• _INSTRUCTIONS FOR THE TASK_:
Lay out every line of the listing below as a Markdown table with the columns Row and Line, numbering the rows and skipping any blank lines.

[[ DATA SHOWN open ]]

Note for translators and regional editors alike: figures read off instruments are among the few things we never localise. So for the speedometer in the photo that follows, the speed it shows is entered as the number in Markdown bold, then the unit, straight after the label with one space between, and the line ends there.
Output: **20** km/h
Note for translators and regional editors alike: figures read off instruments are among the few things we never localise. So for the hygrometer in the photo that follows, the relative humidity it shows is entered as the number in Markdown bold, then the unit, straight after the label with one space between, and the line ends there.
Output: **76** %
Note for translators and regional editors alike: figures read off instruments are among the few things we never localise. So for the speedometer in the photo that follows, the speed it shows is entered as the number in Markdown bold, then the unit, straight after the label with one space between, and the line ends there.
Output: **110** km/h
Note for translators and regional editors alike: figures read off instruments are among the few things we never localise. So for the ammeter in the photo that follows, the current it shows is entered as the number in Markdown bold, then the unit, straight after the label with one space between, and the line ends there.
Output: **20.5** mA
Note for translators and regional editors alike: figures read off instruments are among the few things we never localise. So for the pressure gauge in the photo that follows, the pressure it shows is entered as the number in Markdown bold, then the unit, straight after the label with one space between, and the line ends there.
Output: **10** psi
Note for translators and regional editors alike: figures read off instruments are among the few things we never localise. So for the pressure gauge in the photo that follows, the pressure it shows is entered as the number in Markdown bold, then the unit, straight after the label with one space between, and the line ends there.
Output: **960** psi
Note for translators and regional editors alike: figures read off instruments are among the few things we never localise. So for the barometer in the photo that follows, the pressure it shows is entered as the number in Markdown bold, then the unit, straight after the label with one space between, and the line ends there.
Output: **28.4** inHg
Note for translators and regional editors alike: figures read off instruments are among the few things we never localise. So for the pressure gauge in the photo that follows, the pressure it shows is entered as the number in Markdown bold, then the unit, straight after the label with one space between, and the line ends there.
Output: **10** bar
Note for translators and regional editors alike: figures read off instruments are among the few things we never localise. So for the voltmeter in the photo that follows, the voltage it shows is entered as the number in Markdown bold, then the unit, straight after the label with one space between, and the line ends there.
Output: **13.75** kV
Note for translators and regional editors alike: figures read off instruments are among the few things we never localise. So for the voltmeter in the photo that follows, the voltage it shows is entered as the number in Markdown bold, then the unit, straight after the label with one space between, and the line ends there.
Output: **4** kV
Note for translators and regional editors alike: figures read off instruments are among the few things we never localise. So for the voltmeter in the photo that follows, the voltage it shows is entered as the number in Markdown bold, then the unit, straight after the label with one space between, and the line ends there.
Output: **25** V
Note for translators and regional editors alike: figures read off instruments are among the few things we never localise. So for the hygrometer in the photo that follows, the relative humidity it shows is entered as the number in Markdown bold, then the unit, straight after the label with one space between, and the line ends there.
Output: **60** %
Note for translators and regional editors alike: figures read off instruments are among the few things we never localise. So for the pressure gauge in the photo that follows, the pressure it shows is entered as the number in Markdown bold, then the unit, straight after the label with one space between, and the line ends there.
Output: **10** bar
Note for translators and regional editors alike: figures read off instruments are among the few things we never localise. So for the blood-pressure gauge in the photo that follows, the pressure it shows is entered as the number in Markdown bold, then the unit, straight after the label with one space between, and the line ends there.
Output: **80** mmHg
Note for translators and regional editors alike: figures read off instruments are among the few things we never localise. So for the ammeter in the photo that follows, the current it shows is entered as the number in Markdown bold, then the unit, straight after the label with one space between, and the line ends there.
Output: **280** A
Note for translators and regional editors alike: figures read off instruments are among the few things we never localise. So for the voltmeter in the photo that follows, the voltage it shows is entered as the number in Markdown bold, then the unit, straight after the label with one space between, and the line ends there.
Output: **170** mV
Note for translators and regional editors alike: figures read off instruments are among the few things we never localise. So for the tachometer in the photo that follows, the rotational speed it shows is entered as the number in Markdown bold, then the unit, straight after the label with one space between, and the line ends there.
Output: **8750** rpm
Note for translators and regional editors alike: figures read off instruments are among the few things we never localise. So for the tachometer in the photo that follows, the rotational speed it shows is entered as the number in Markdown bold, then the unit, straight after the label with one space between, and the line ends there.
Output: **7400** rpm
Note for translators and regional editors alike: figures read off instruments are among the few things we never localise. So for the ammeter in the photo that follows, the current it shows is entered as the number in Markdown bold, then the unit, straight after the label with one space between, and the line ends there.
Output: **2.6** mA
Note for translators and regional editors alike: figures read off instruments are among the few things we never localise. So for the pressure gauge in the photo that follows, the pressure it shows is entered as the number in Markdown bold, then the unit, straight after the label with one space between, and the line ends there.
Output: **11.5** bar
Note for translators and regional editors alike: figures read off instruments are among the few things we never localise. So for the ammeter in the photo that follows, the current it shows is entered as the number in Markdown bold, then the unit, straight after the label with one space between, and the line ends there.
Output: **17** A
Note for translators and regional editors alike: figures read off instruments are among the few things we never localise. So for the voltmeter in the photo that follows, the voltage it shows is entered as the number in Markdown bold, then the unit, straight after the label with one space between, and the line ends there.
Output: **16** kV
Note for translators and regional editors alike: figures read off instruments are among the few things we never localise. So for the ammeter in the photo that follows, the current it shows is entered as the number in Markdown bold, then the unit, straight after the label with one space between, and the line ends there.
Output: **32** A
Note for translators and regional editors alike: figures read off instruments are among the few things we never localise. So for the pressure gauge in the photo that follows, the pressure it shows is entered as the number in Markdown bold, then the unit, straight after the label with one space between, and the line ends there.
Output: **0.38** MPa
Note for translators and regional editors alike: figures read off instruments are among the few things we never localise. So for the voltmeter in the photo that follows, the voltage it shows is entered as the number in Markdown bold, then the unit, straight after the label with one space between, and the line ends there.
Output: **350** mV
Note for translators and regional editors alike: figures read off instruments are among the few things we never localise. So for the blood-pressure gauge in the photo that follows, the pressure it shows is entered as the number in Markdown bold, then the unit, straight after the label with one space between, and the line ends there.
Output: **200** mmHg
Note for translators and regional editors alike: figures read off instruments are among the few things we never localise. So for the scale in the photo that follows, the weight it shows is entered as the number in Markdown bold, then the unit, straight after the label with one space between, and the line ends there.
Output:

[[ DATA SHOWN closed ]]

• _EXERCISE SOLUTION_:
| Row | Line |
|---|---|
| 1 | Note for translators and regional editors alike: figures read off instruments are among the few things we never localise. So for the speedometer in the photo that follows, the speed it shows is entered as the number in Markdown bold, then the unit, straight after the label with one space between, and the line ends there. |
| 2 | Output: **20** km/h |
| 3 | Note for translators and regional editors alike: figures read off instruments are among the few things we never localise. So for the hygrometer in the photo that follows, the relative humidity it shows is entered as the number in Markdown bold, then the unit, straight after the label with one space between, and the line ends there. |
| 4 | Output: **76** % |
| 5 | Note for translators and regional editors alike: figures read off instruments are among the few things we never localise. So for the speedometer in the photo that follows, the speed it shows is entered as the number in Markdown bold, then the unit, straight after the label with one space between, and the line ends there. |
| 6 | Output: **110** km/h |
| 7 | Note for translators and regional editors alike: figures read off instruments are among the few things we never localise. So for the ammeter in the photo that follows, the current it shows is entered as the number in Markdown bold, then the unit, straight after the label with one space between, and the line ends there. |
| 8 | Output: **20.5** mA |
| 9 | Note for translators and regional editors alike: figures read off instruments are among the few things we never localise. So for the pressure gauge in the photo that follows, the pressure it shows is entered as the number in Markdown bold, then the unit, straight after the label with one space between, and the line ends there. |
| 10 | Output: **10** psi |
| 11 | Note for translators and regional editors alike: figures read off instruments are among the few things we never localise. So for the pressure gauge in the photo that follows, the pressure it shows is entered as the number in Markdown bold, then the unit, straight after the label with one space between, and the line ends there. |
| 12 | Output: **960** psi |
| 13 | Note for translators and regional editors alike: figures read off instruments are among the few things we never localise. So for the barometer in the photo that follows, the pressure it shows is entered as the number in Markdown bold, then the unit, straight after the label with one space between, and the line ends there. |
| 14 | Output: **28.4** inHg |
| 15 | Note for translators and regional editors alike: figures read off instruments are among the few things we never localise. So for the pressure gauge in the photo that follows, the pressure it shows is entered as the number in Markdown bold, then the unit, straight after the label with one space between, and the line ends there. |
| 16 | Output: **10** bar |
| 17 | Note for translators and regional editors alike: figures read off instruments are among the few things we never localise. So for the voltmeter in the photo that follows, the voltage it shows is entered as the number in Markdown bold, then the unit, straight after the label with one space between, and the line ends there. |
| 18 | Output: **13.75** kV |
| 19 | Note for translators and regional editors alike: figures read off instruments are among the few things we never localise. So for the voltmeter in the photo that follows, the voltage it shows is entered as the number in Markdown bold, then the unit, straight after the label with one space between, and the line ends there. |
| 20 | Output: **4** kV |
| 21 | Note for translators and regional editors alike: figures read off instruments are among the few things we never localise. So for the voltmeter in the photo that follows, the voltage it shows is entered as the number in Markdown bold, then the unit, straight after the label with one space between, and the line ends there. |
| 22 | Output: **25** V |
| 23 | Note for translators and regional editors alike: figures read off instruments are among the few things we never localise. So for the hygrometer in the photo that follows, the relative humidity it shows is entered as the number in Markdown bold, then the unit, straight after the label with one space between, and the line ends there. |
| 24 | Output: **60** % |
| 25 | Note for translators and regional editors alike: figures read off instruments are among the few things we never localise. So for the pressure gauge in the photo that follows, the pressure it shows is entered as the number in Markdown bold, then the unit, straight after the label with one space between, and the line ends there. |
| 26 | Output: **10** bar |
| 27 | Note for translators and regional editors alike: figures read off instruments are among the few things we never localise. So for the blood-pressure gauge in the photo that follows, the pressure it shows is entered as the number in Markdown bold, then the unit, straight after the label with one space between, and the line ends there. |
| 28 | Output: **80** mmHg |
| 29 | Note for translators and regional editors alike: figures read off instruments are among the few things we never localise. So for the ammeter in the photo that follows, the current it shows is entered as the number in Markdown bold, then the unit, straight after the label with one space between, and the line ends there. |
| 30 | Output: **280** A |
| 31 | Note for translators and regional editors alike: figures read off instruments are among the few things we never localise. So for the voltmeter in the photo that follows, the voltage it shows is entered as the number in Markdown bold, then the unit, straight after the label with one space between, and the line ends there. |
| 32 | Output: **170** mV |
| 33 | Note for translators and regional editors alike: figures read off instruments are among the few things we never localise. So for the tachometer in the photo that follows, the rotational speed it shows is entered as the number in Markdown bold, then the unit, straight after the label with one space between, and the line ends there. |
| 34 | Output: **8750** rpm |
| 35 | Note for translators and regional editors alike: figures read off instruments are among the few things we never localise. So for the tachometer in the photo that follows, the rotational speed it shows is entered as the number in Markdown bold, then the unit, straight after the label with one space between, and the line ends there. |
| 36 | Output: **7400** rpm |
| 37 | Note for translators and regional editors alike: figures read off instruments are among the few things we never localise. So for the ammeter in the photo that follows, the current it shows is entered as the number in Markdown bold, then the unit, straight after the label with one space between, and the line ends there. |
| 38 | Output: **2.6** mA |
| 39 | Note for translators and regional editors alike: figures read off instruments are among the few things we never localise. So for the pressure gauge in the photo that follows, the pressure it shows is entered as the number in Markdown bold, then the unit, straight after the label with one space between, and the line ends there. |
| 40 | Output: **11.5** bar |
| 41 | Note for translators and regional editors alike: figures read off instruments are among the few things we never localise. So for the ammeter in the photo that follows, the current it shows is entered as the number in Markdown bold, then the unit, straight after the label with one space between, and the line ends there. |
| 42 | Output: **17** A |
| 43 | Note for translators and regional editors alike: figures read off instruments are among the few things we never localise. So for the voltmeter in the photo that follows, the voltage it shows is entered as the number in Markdown bold, then the unit, straight after the label with one space between, and the line ends there. |
| 44 | Output: **16** kV |
| 45 | Note for translators and regional editors alike: figures read off instruments are among the few things we never localise. So for the ammeter in the photo that follows, the current it shows is entered as the number in Markdown bold, then the unit, straight after the label with one space between, and the line ends there. |
| 46 | Output: **32** A |
| 47 | Note for translators and regional editors alike: figures read off instruments are among the few things we never localise. So for the pressure gauge in the photo that follows, the pressure it shows is entered as the number in Markdown bold, then the unit, straight after the label with one space between, and the line ends there. |
| 48 | Output: **0.38** MPa |
| 49 | Note for translators and regional editors alike: figures read off instruments are among the few things we never localise. So for the voltmeter in the photo that follows, the voltage it shows is entered as the number in Markdown bold, then the unit, straight after the label with one space between, and the line ends there. |
| 50 | Output: **350** mV |
| 51 | Note for translators and regional editors alike: figures read off instruments are among the few things we never localise. So for the blood-pressure gauge in the photo that follows, the pressure it shows is entered as the number in Markdown bold, then the unit, straight after the label with one space between, and the line ends there. |
| 52 | Output: **200** mmHg |
| 53 | Note for translators and regional editors alike: figures read off instruments are among the few things we never localise. So for the scale in the photo that follows, the weight it shows is entered as the number in Markdown bold, then the unit, straight after the label with one space between, and the line ends there. |
| 54 | Output: |